- _WORK INSTRUCTION_: Working from the data below, write out exactly the lines from its first through the line that contains "40: (310, 57, 0.22)", both ends included and pictures omitted.

_ _ _ _ _ _ _

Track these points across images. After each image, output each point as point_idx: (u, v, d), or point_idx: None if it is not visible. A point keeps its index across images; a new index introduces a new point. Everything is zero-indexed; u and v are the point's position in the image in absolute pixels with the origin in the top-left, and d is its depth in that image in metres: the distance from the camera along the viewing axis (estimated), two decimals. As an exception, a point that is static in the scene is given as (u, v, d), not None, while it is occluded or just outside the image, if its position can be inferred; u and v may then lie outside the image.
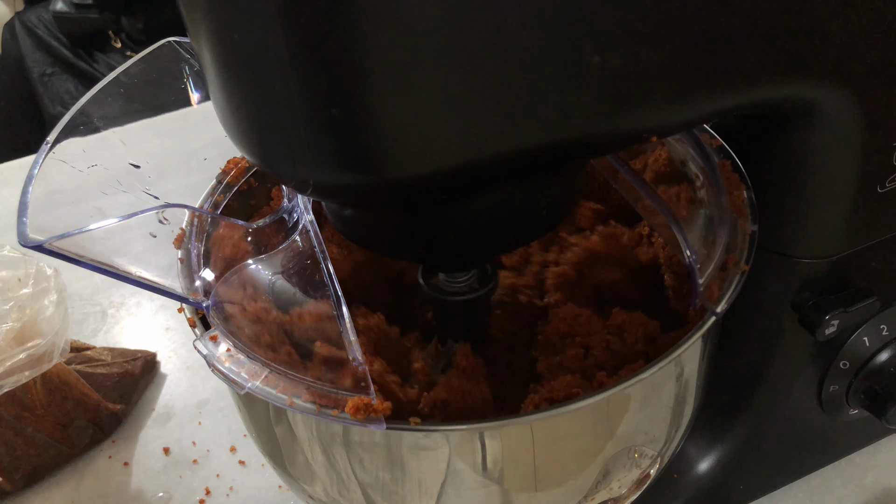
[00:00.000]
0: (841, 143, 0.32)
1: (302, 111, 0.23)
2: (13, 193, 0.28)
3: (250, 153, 0.27)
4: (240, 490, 0.52)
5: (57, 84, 1.73)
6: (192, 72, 0.37)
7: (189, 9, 0.24)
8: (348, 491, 0.32)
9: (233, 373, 0.28)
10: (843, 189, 0.33)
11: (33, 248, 0.26)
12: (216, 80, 0.25)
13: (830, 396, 0.42)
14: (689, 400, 0.34)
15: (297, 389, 0.28)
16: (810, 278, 0.36)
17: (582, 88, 0.24)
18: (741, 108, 0.28)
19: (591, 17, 0.22)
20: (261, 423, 0.34)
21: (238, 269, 0.32)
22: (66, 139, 0.31)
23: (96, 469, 0.55)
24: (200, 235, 0.35)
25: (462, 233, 0.30)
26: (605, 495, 0.33)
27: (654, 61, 0.24)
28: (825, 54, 0.28)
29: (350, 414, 0.27)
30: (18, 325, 0.49)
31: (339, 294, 0.29)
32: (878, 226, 0.36)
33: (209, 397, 0.60)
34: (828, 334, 0.36)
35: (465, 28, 0.21)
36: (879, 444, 0.50)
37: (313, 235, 0.32)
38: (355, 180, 0.25)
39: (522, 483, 0.31)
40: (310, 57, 0.22)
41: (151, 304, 0.70)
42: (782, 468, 0.47)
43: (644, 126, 0.27)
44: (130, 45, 1.77)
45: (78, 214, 0.29)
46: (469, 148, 0.24)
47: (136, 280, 0.29)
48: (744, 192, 0.34)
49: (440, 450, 0.29)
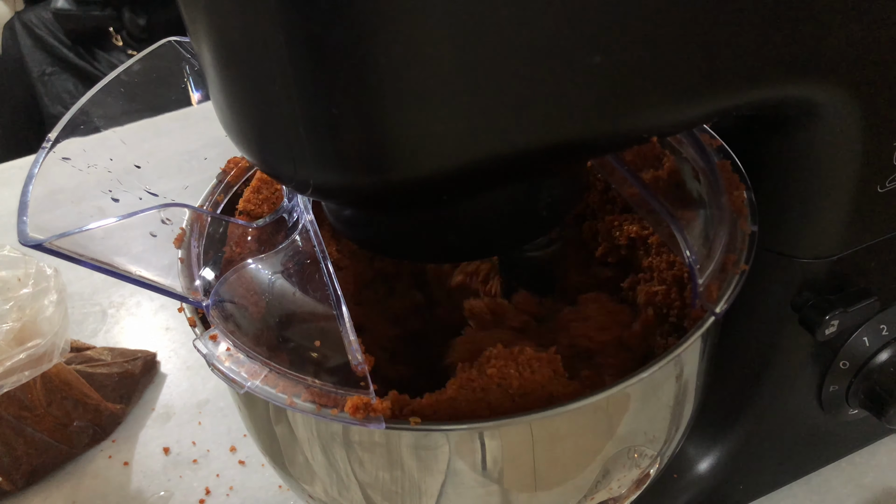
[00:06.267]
0: (841, 143, 0.32)
1: (302, 111, 0.23)
2: (13, 193, 0.28)
3: (250, 153, 0.27)
4: (240, 490, 0.52)
5: (57, 84, 1.73)
6: (192, 71, 0.37)
7: (189, 8, 0.24)
8: (348, 491, 0.32)
9: (232, 372, 0.28)
10: (843, 189, 0.33)
11: (33, 247, 0.26)
12: (216, 80, 0.25)
13: (830, 396, 0.42)
14: (689, 400, 0.34)
15: (297, 389, 0.28)
16: (810, 278, 0.36)
17: (582, 88, 0.24)
18: (741, 108, 0.28)
19: (592, 17, 0.22)
20: (261, 422, 0.34)
21: (238, 268, 0.32)
22: (66, 138, 0.31)
23: (96, 469, 0.55)
24: (200, 235, 0.35)
25: (462, 233, 0.30)
26: (605, 495, 0.33)
27: (655, 61, 0.24)
28: (825, 54, 0.28)
29: (349, 413, 0.27)
30: (18, 325, 0.49)
31: (338, 294, 0.29)
32: (878, 226, 0.36)
33: (209, 397, 0.60)
34: (828, 334, 0.36)
35: (465, 28, 0.21)
36: (879, 444, 0.50)
37: (313, 235, 0.32)
38: (355, 181, 0.25)
39: (522, 483, 0.31)
40: (309, 56, 0.22)
41: (151, 304, 0.70)
42: (782, 468, 0.47)
43: (644, 126, 0.27)
44: (132, 43, 1.77)
45: (78, 214, 0.29)
46: (469, 148, 0.24)
47: (136, 279, 0.29)
48: (744, 192, 0.34)
49: (440, 449, 0.29)
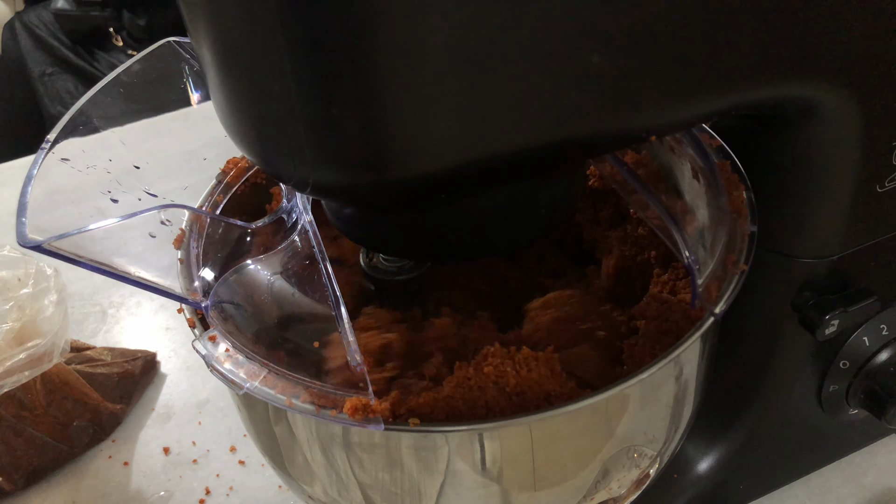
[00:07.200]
0: (841, 143, 0.31)
1: (302, 111, 0.23)
2: (13, 193, 0.28)
3: (250, 153, 0.27)
4: (240, 490, 0.52)
5: (57, 84, 1.73)
6: (192, 72, 0.37)
7: (189, 8, 0.24)
8: (348, 491, 0.32)
9: (231, 373, 0.28)
10: (842, 189, 0.33)
11: (32, 248, 0.26)
12: (216, 80, 0.25)
13: (830, 396, 0.42)
14: (689, 400, 0.34)
15: (296, 390, 0.28)
16: (810, 278, 0.36)
17: (581, 87, 0.24)
18: (741, 107, 0.28)
19: (591, 17, 0.22)
20: (260, 423, 0.34)
21: (237, 269, 0.32)
22: (65, 139, 0.31)
23: (96, 469, 0.55)
24: (200, 236, 0.35)
25: (461, 232, 0.30)
26: (605, 495, 0.33)
27: (654, 61, 0.24)
28: (825, 54, 0.27)
29: (348, 414, 0.27)
30: (18, 325, 0.49)
31: (337, 294, 0.29)
32: (877, 226, 0.36)
33: (209, 397, 0.60)
34: (828, 334, 0.36)
35: (464, 27, 0.21)
36: (879, 444, 0.50)
37: (312, 236, 0.32)
38: (354, 179, 0.25)
39: (522, 483, 0.31)
40: (309, 56, 0.22)
41: (151, 304, 0.70)
42: (782, 468, 0.47)
43: (644, 125, 0.27)
44: (131, 44, 1.77)
45: (77, 214, 0.29)
46: (468, 147, 0.24)
47: (136, 280, 0.29)
48: (743, 193, 0.34)
49: (439, 450, 0.29)
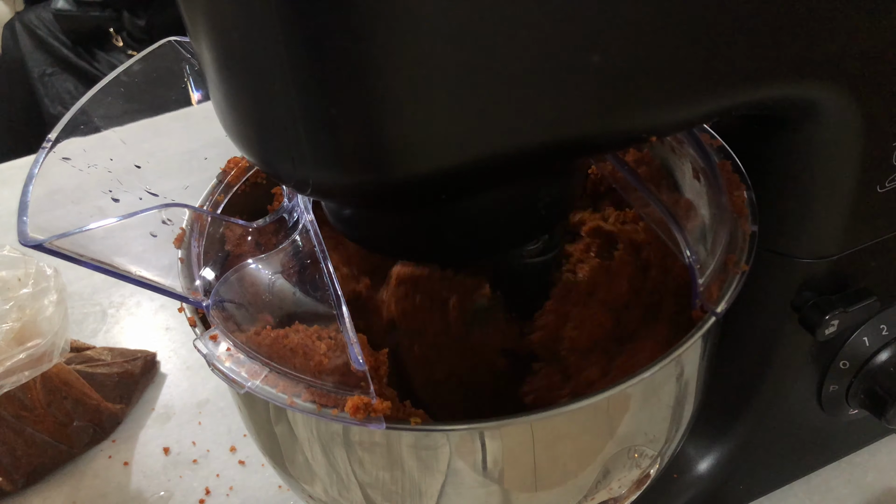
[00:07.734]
0: (841, 144, 0.32)
1: (301, 111, 0.23)
2: (13, 193, 0.28)
3: (250, 153, 0.27)
4: (240, 490, 0.52)
5: (57, 84, 1.73)
6: (192, 71, 0.37)
7: (188, 8, 0.24)
8: (348, 491, 0.32)
9: (233, 372, 0.28)
10: (842, 189, 0.33)
11: (33, 247, 0.26)
12: (216, 80, 0.25)
13: (830, 396, 0.42)
14: (689, 400, 0.34)
15: (297, 389, 0.28)
16: (810, 278, 0.36)
17: (581, 87, 0.24)
18: (741, 107, 0.28)
19: (591, 17, 0.22)
20: (261, 422, 0.34)
21: (238, 268, 0.32)
22: (66, 139, 0.31)
23: (96, 469, 0.55)
24: (200, 235, 0.35)
25: (461, 232, 0.30)
26: (605, 495, 0.33)
27: (654, 61, 0.24)
28: (825, 54, 0.28)
29: (350, 413, 0.27)
30: (18, 325, 0.49)
31: (339, 294, 0.29)
32: (878, 226, 0.36)
33: (209, 397, 0.60)
34: (828, 334, 0.36)
35: (463, 27, 0.21)
36: (879, 444, 0.50)
37: (313, 235, 0.32)
38: (354, 179, 0.25)
39: (522, 483, 0.31)
40: (308, 56, 0.22)
41: (151, 304, 0.70)
42: (782, 468, 0.47)
43: (644, 125, 0.27)
44: (131, 44, 1.77)
45: (78, 214, 0.29)
46: (469, 147, 0.24)
47: (136, 280, 0.29)
48: (744, 193, 0.34)
49: (440, 449, 0.29)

_ _ _ _ _ _ _

- _RESPONSE AREA_:
Track these points across images. After each image, output each point as point_idx: (u, v, d), or point_idx: None if it is not visible. A point keeps its index across images; a new index introduces a new point. Everything is zero-indexed; u and v are the point's position in the image in absolute pixels with the origin in the top-left, and d is its depth in that image in metres: the distance from the camera along the viewing axis (estimated), two decimals. As an exception, a point that is static in the scene is given as (u, v, d), not None, while it is occluded or just outside the image, if its position can be inferred; u and v may then lie outside the image.
[00:00.000]
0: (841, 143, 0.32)
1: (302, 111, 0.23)
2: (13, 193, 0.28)
3: (250, 153, 0.27)
4: (240, 490, 0.52)
5: (57, 84, 1.73)
6: (192, 72, 0.37)
7: (189, 9, 0.24)
8: (348, 491, 0.32)
9: (233, 373, 0.28)
10: (843, 189, 0.33)
11: (33, 248, 0.26)
12: (216, 80, 0.25)
13: (830, 396, 0.42)
14: (689, 400, 0.34)
15: (297, 389, 0.28)
16: (810, 278, 0.36)
17: (582, 88, 0.24)
18: (741, 108, 0.28)
19: (591, 17, 0.22)
20: (261, 423, 0.34)
21: (238, 269, 0.32)
22: (66, 139, 0.31)
23: (96, 469, 0.55)
24: (200, 235, 0.35)
25: (462, 233, 0.30)
26: (605, 495, 0.33)
27: (654, 61, 0.24)
28: (825, 54, 0.28)
29: (350, 414, 0.27)
30: (18, 325, 0.49)
31: (339, 294, 0.29)
32: (878, 226, 0.36)
33: (209, 397, 0.60)
34: (828, 334, 0.36)
35: (465, 28, 0.21)
36: (879, 444, 0.50)
37: (313, 235, 0.32)
38: (355, 180, 0.25)
39: (522, 483, 0.31)
40: (310, 57, 0.22)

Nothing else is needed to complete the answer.